Memasuki pertengahan tahun 2026, lanskap industri tekstil dunia sedang mengalami guncangan hebat yang menempatkan para petani kapas di Amerika Serikat dalam posisi terjepit. Untuk pertama kalinya dalam sejarah modern, Brasil diproyeksikan akan melampaui Amerika Serikat sebagai eksportir kapas utama dunia pada musim pemasaran 2025/26. Fenomena ini bukan sekadar masalah persaingan dagang biasa, melainkan kulminasi dari krisis iklim, melonjaknya biaya produksi, dan pergeseran geopolitik yang membuat Tiongkok—pembeli terbesar dunia—memangkas pembelian kapas AS hingga 85 persen demi beralih ke stok domestik dan impor dari Amerika Selatan.
Menanggapi ancaman eksistensial ini, sebuah koalisi bipartisan dari negara-negara bagian penghasil kapas utama seperti Georgia dan Florida resmi meluncurkan langkah darurat melalui Land Grant Research Prioritization Act of 2026. Legislasi ini dirancang untuk menyuntikkan dana riset besar-besaran ke universitas-universitas pertanian guna mengembangkan teknologi pertanian presisi dan mekanisasi tingkat tinggi. Langkah ini dipandang sebagai satu-satunya jalan keluar bagi petani Amerika untuk memangkas biaya input yang membengkak sekaligus meningkatkan hasil panen di tengah cuaca ekstrem yang tak menentu.
Kondisi di lapangan memang menunjukkan realitas ekonomi yang pahit. Berdasarkan data terbaru dari National Cotton Council, niat tanam kapas di AS merosot menjadi hanya 9 juta hektar pada tahun 2026, sebuah penurunan yang mencerminkan hilangnya kepercayaan diri para petani akibat rendahnya profitabilitas dan tingginya suku bunga pinjaman operasional. Di Georgia sendiri, luas lahan tanam mencapai titik terendah sejak tahun 1993. Beban ini semakin diperparah oleh luka lama akibat Badai Helene yang menghancurkan infrastruktur pertanian tahun lalu, meski bantuan federal senilai US$531 juta baru saja mulai dicairkan untuk memulihkan kerugian tersebut.

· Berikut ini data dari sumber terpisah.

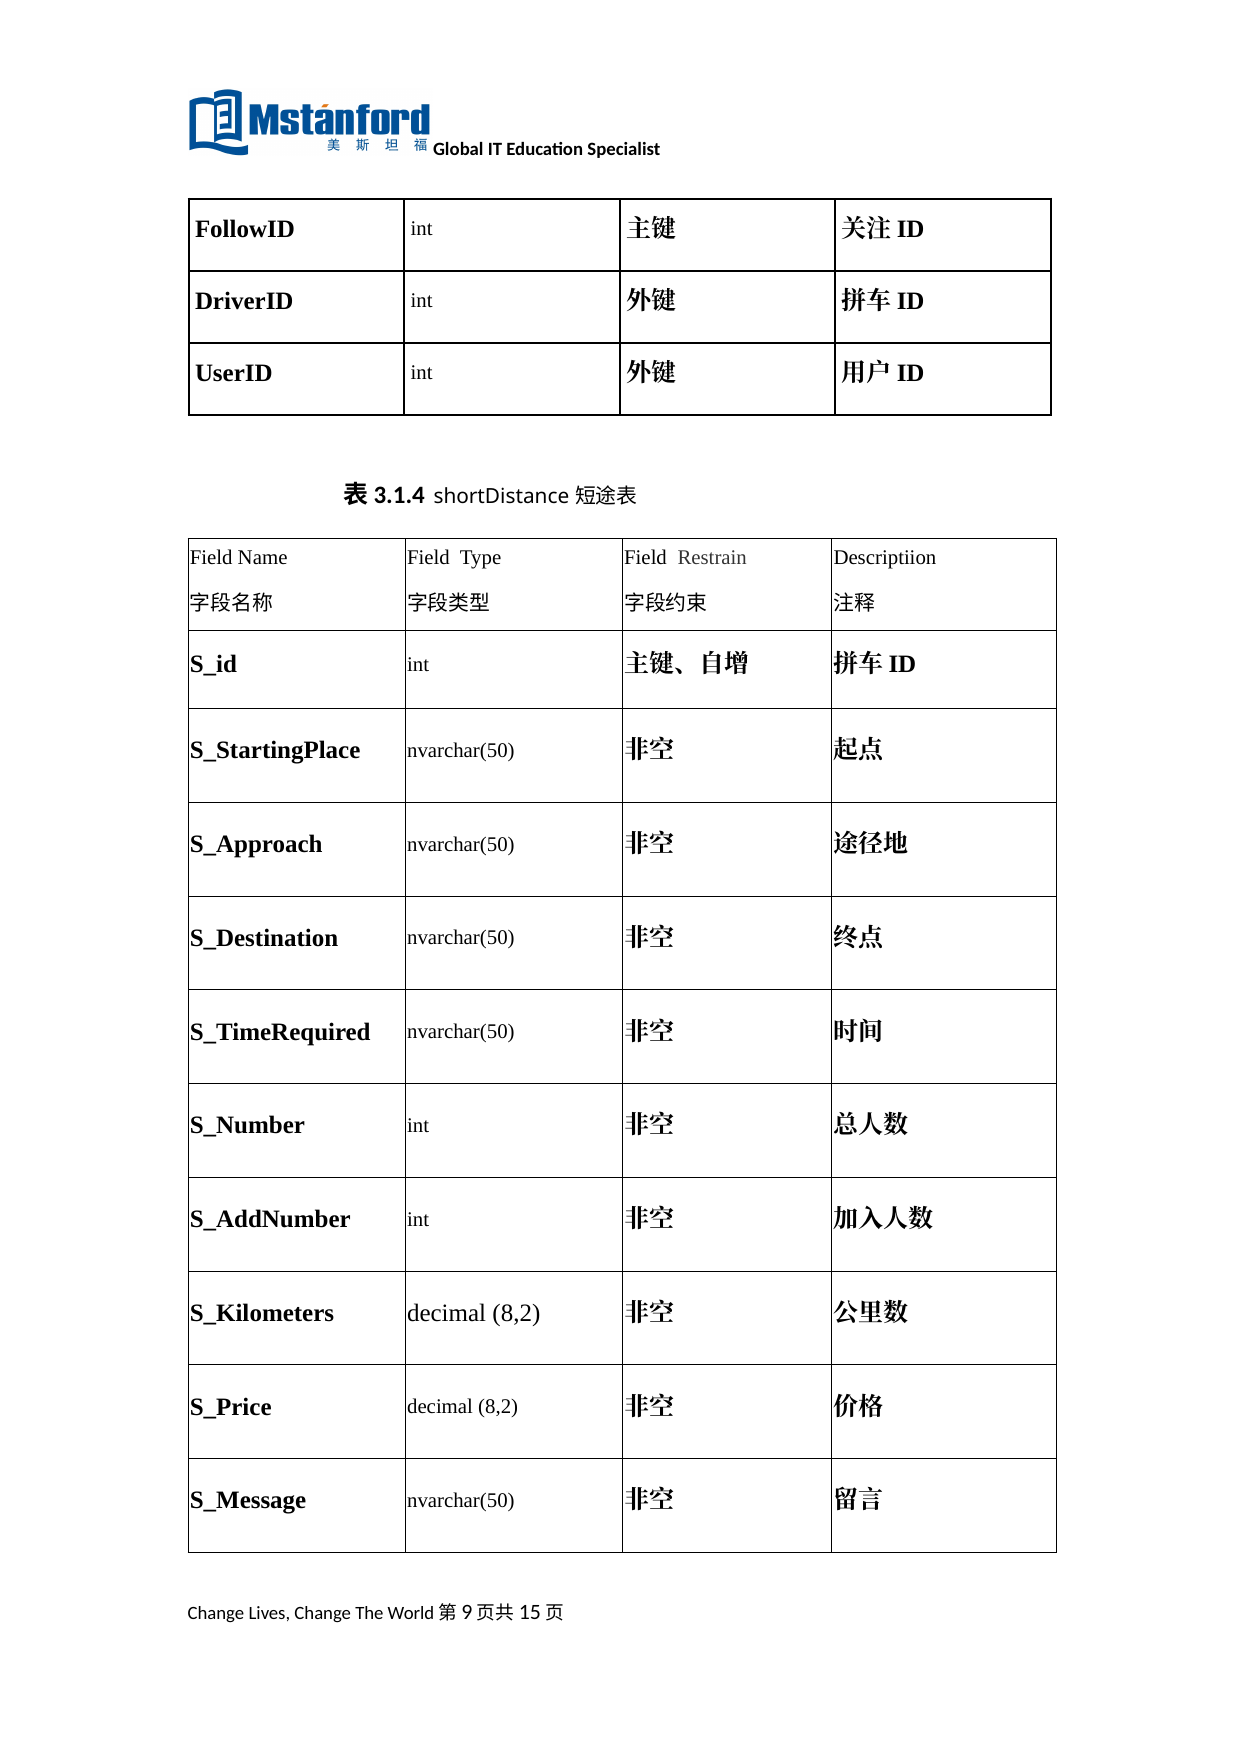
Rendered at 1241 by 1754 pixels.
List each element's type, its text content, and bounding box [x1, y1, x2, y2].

Senator Jon Ossoff, salah satu penggerak utama RUU ini, menegaskan bahwa masa depan pertanian Amerika kini sangat bergantung pada kemampuan mereka mengadopsi teknologi. Menurutnya, para petani di Georgia telah memberikan pesan yang jelas bahwa teknologi pertanian presisi adalah kunci untuk bertahan. Senada dengan itu, Senator Raphael Warnock menyatakan bahwa meskipun bantuan blok hibah untuk pemulihan badai sangat krusial, inovasi jangka panjang melalui riset universitas tetap menjadi fondasi utama. Tantangannya kini bukan lagi sekadar menanam, melainkan bagaimana menghasilkan kapas dengan efisiensi yang melampaui agresivitas produksi Brasil dan Amerika Selatan.
Di pasar global, pangsa perdagangan kapas AS terus merosot ke angka 28 persen, jauh dari puncaknya sebesar 39 persen pada tahun 2016. Meskipun ada harapan dari kesepakatan dagang dengan Bangladesh senilai US$3,5 miliar, industri dalam negeri tetap membutuhkan perlindungan lebih. Melalui kombinasi antara dukungan teknologi presisi dan kebijakan insentif bagi ritel untuk menggunakan kapas domestik, Amerika Serikat sedang berupaya melakukan transformasi besar. Mereka kini menyadari bahwa tanpa lompatan teknologi, dominasi emas putih Amerika yang telah bertahan selama satu abad terancam menjadi catatan kaki dalam sejarah ekonomi dunia.